Goal:
Please write out these lines again, swapping every "phylum" for "division" and keeping all else unchanged.

Given records:
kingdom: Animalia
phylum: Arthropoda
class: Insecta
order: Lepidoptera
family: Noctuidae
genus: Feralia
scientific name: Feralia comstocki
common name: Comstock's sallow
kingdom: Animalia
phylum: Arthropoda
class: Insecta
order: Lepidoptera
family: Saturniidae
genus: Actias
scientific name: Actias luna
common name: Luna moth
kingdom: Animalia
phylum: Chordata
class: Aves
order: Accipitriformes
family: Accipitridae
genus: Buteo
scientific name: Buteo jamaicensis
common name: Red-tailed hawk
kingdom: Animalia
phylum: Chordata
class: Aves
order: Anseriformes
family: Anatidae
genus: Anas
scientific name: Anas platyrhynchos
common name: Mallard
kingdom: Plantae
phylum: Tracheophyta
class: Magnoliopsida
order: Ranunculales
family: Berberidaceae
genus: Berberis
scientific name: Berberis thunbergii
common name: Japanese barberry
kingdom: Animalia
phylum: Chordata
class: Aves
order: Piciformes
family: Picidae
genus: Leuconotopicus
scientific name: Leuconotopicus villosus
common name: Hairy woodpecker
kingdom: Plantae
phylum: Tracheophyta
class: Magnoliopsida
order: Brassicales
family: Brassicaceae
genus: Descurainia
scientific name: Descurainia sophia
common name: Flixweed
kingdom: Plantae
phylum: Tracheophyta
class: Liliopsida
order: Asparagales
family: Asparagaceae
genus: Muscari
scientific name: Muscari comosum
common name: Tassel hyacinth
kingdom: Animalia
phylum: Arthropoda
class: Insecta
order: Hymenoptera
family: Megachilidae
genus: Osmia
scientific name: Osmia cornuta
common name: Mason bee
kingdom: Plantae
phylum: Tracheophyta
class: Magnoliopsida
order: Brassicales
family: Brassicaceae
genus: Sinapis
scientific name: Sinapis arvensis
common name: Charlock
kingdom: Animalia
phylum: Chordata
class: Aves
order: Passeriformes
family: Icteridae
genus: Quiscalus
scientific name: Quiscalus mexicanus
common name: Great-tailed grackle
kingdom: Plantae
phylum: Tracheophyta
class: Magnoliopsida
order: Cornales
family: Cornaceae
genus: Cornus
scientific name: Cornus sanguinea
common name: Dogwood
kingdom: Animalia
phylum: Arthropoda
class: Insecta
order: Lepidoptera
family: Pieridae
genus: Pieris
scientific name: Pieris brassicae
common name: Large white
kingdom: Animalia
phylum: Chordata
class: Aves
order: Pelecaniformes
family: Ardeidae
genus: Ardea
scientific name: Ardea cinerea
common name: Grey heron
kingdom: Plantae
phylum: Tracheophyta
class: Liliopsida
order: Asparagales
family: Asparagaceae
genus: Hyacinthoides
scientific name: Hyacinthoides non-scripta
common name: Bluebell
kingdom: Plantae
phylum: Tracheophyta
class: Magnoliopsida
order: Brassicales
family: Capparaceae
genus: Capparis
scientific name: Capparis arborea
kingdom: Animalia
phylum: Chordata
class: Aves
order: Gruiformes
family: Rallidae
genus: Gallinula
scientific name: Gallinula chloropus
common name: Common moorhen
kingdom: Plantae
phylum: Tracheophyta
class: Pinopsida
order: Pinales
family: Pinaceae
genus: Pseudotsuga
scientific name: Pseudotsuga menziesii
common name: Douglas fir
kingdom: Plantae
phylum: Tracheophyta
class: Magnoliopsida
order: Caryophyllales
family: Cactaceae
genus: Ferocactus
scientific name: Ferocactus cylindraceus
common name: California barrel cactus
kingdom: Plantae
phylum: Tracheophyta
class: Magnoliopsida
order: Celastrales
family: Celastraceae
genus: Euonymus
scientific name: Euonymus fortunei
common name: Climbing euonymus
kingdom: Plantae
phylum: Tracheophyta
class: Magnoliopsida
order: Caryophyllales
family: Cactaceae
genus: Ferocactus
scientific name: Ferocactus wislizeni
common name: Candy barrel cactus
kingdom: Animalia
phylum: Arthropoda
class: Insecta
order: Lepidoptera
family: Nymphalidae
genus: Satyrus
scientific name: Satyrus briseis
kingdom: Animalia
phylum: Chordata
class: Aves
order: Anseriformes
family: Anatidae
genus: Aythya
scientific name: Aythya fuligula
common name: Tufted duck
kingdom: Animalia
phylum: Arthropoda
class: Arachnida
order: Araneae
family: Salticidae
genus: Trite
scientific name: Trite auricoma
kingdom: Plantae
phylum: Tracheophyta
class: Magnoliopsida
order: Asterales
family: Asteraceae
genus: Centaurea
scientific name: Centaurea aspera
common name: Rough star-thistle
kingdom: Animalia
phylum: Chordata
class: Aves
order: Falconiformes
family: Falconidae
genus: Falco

Output of the task:
kingdom: Animalia
division: Arthropoda
class: Insecta
order: Lepidoptera
family: Noctuidae
genus: Feralia
scientific name: Feralia comstocki
common name: Comstock's sallow
kingdom: Animalia
division: Arthropoda
class: Insecta
order: Lepidoptera
family: Saturniidae
genus: Actias
scientific name: Actias luna
common name: Luna moth
kingdom: Animalia
division: Chordata
class: Aves
order: Accipitriformes
family: Accipitridae
genus: Buteo
scientific name: Buteo jamaicensis
common name: Red-tailed hawk
kingdom: Animalia
division: Chordata
class: Aves
order: Anseriformes
family: Anatidae
genus: Anas
scientific name: Anas platyrhynchos
common name: Mallard
kingdom: Plantae
division: Tracheophyta
class: Magnoliopsida
order: Ranunculales
family: Berberidaceae
genus: Berberis
scientific name: Berberis thunbergii
common name: Japanese barberry
kingdom: Animalia
division: Chordata
class: Aves
order: Piciformes
family: Picidae
genus: Leuconotopicus
scientific name: Leuconotopicus villosus
common name: Hairy woodpecker
kingdom: Plantae
division: Tracheophyta
class: Magnoliopsida
order: Brassicales
family: Brassicaceae
genus: Descurainia
scientific name: Descurainia sophia
common name: Flixweed
kingdom: Plantae
division: Tracheophyta
class: Liliopsida
order: Asparagales
family: Asparagaceae
genus: Muscari
scientific name: Muscari comosum
common name: Tassel hyacinth
kingdom: Animalia
division: Arthropoda
class: Insecta
order: Hymenoptera
family: Megachilidae
genus: Osmia
scientific name: Osmia cornuta
common name: Mason bee
kingdom: Plantae
division: Tracheophyta
class: Magnoliopsida
order: Brassicales
family: Brassicaceae
genus: Sinapis
scientific name: Sinapis arvensis
common name: Charlock
kingdom: Animalia
division: Chordata
class: Aves
order: Passeriformes
family: Icteridae
genus: Quiscalus
scientific name: Quiscalus mexicanus
common name: Great-tailed grackle
kingdom: Plantae
division: Tracheophyta
class: Magnoliopsida
order: Cornales
family: Cornaceae
genus: Cornus
scientific name: Cornus sanguinea
common name: Dogwood
kingdom: Animalia
division: Arthropoda
class: Insecta
order: Lepidoptera
family: Pieridae
genus: Pieris
scientific name: Pieris brassicae
common name: Large white
kingdom: Animalia
division: Chordata
class: Aves
order: Pelecaniformes
family: Ardeidae
genus: Ardea
scientific name: Ardea cinerea
common name: Grey heron
kingdom: Plantae
division: Tracheophyta
class: Liliopsida
order: Asparagales
family: Asparagaceae
genus: Hyacinthoides
scientific name: Hyacinthoides non-scripta
common name: Bluebell
kingdom: Plantae
division: Tracheophyta
class: Magnoliopsida
order: Brassicales
family: Capparaceae
genus: Capparis
scientific name: Capparis arborea
kingdom: Animalia
division: Chordata
class: Aves
order: Gruiformes
family: Rallidae
genus: Gallinula
scientific name: Gallinula chloropus
common name: Common moorhen
kingdom: Plantae
division: Tracheophyta
class: Pinopsida
order: Pinales
family: Pinaceae
genus: Pseudotsuga
scientific name: Pseudotsuga menziesii
common name: Douglas fir
kingdom: Plantae
division: Tracheophyta
class: Magnoliopsida
order: Caryophyllales
family: Cactaceae
genus: Ferocactus
scientific name: Ferocactus cylindraceus
common name: California barrel cactus
kingdom: Plantae
division: Tracheophyta
class: Magnoliopsida
order: Celastrales
family: Celastraceae
genus: Euonymus
scientific name: Euonymus fortunei
common name: Climbing euonymus
kingdom: Plantae
division: Tracheophyta
class: Magnoliopsida
order: Caryophyllales
family: Cactaceae
genus: Ferocactus
scientific name: Ferocactus wislizeni
common name: Candy barrel cactus
kingdom: Animalia
division: Arthropoda
class: Insecta
order: Lepidoptera
family: Nymphalidae
genus: Satyrus
scientific name: Satyrus briseis
kingdom: Animalia
division: Chordata
class: Aves
order: Anseriformes
family: Anatidae
genus: Aythya
scientific name: Aythya fuligula
common name: Tufted duck
kingdom: Animalia
division: Arthropoda
class: Arachnida
order: Araneae
family: Salticidae
genus: Trite
scientific name: Trite auricoma
kingdom: Plantae
division: Tracheophyta
class: Magnoliopsida
order: Asterales
family: Asteraceae
genus: Centaurea
scientific name: Centaurea aspera
common name: Rough star-thistle
kingdom: Animalia
division: Chordata
class: Aves
order: Falconiformes
family: Falconidae
genus: Falco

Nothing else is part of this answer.